_WHAT THIS TASK INVOLVES:_
What is needed here is an exact printout of the data, with no pictures included.

_INPUT DATA:_
Segment Open
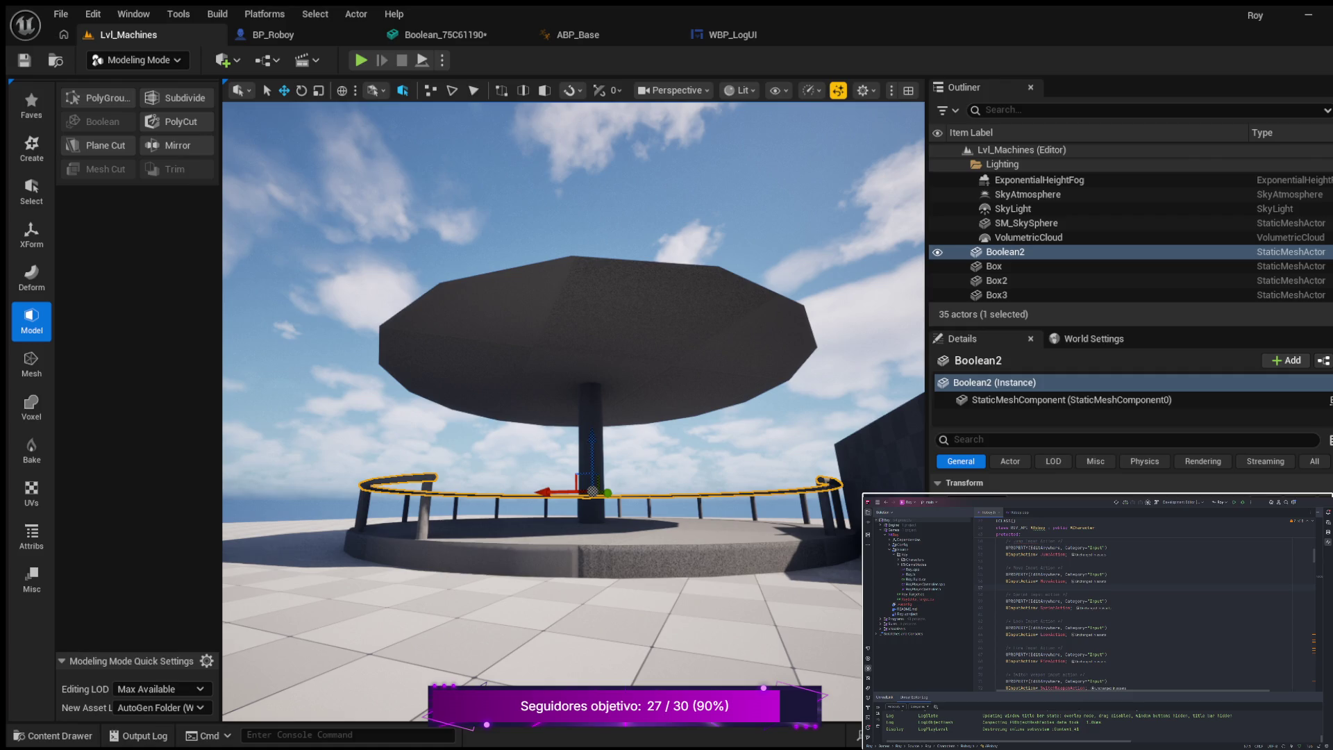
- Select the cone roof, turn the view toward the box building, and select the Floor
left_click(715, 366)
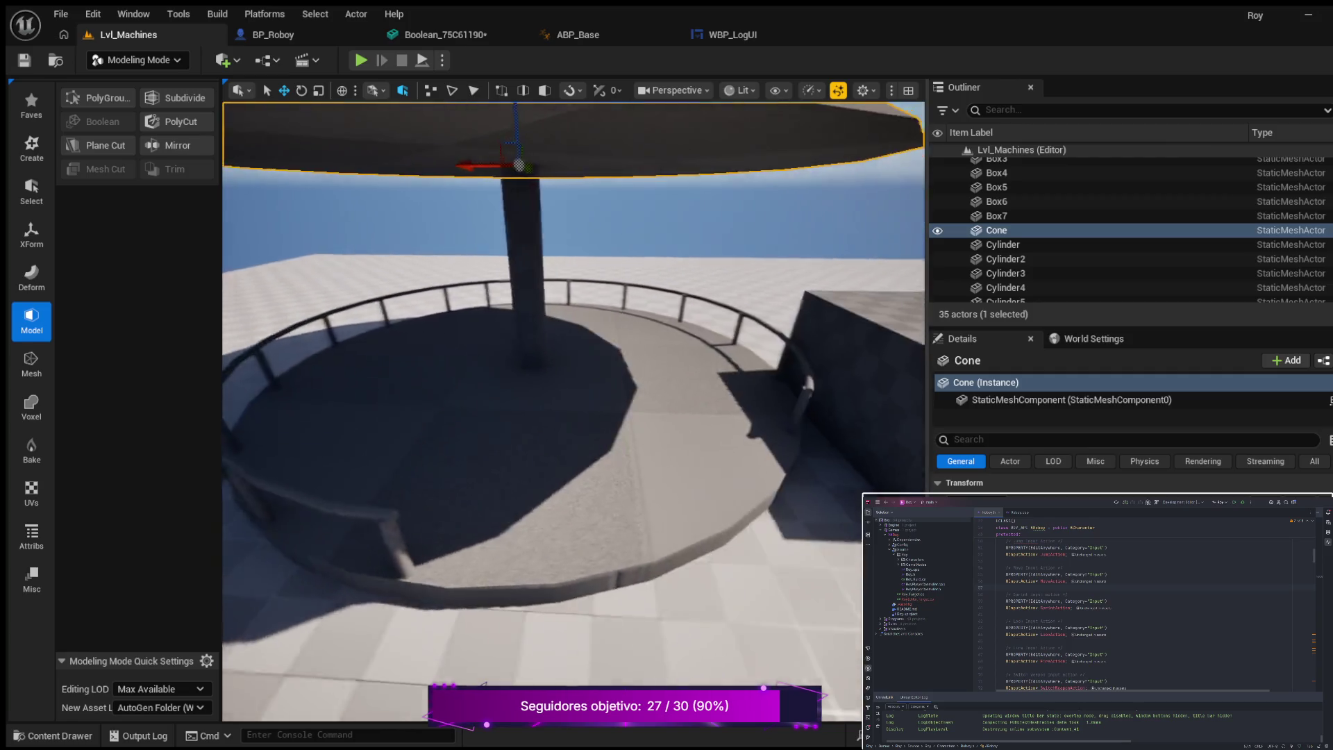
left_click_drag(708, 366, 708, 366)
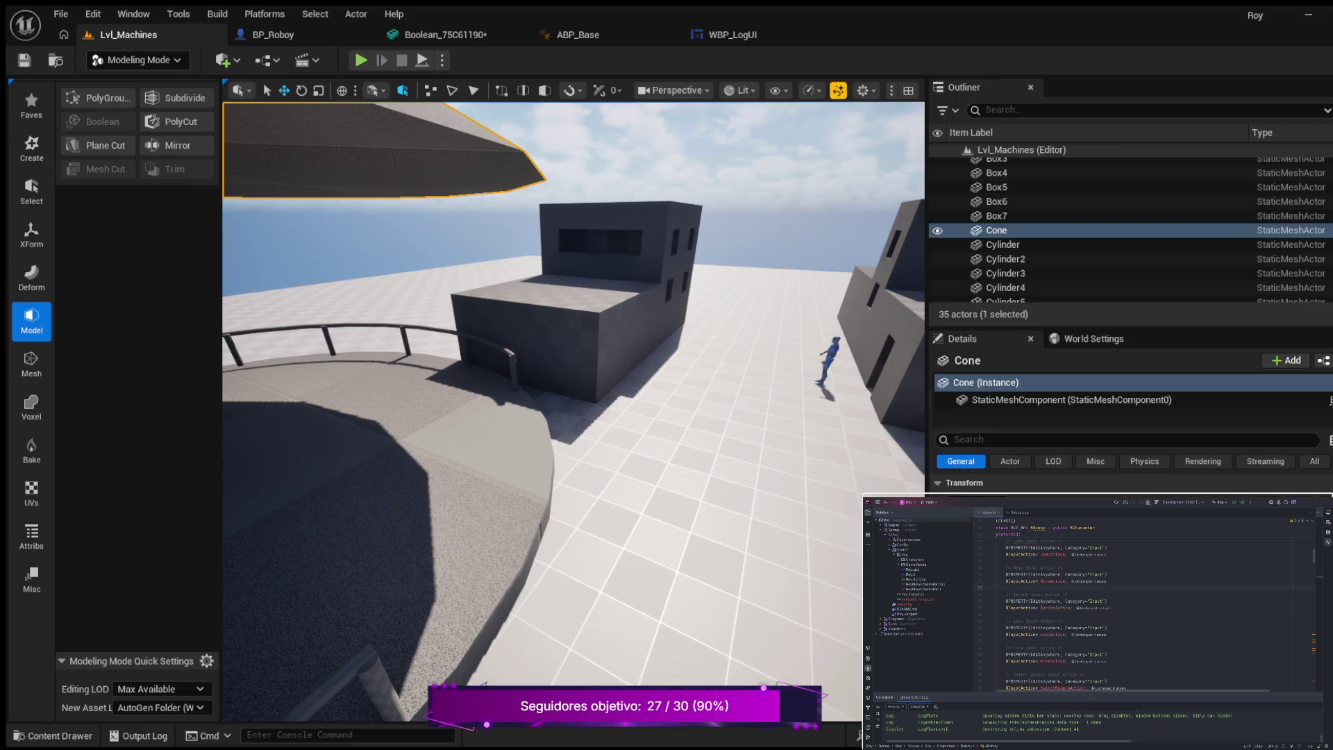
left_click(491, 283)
Segment Closed
_RESULT OF THIS EXERCISE:_
- Select the cone roof, turn the view toward the box building, and select the Floor
left_click(715, 366)
left_click_drag(708, 366, 708, 366)
left_click(491, 283)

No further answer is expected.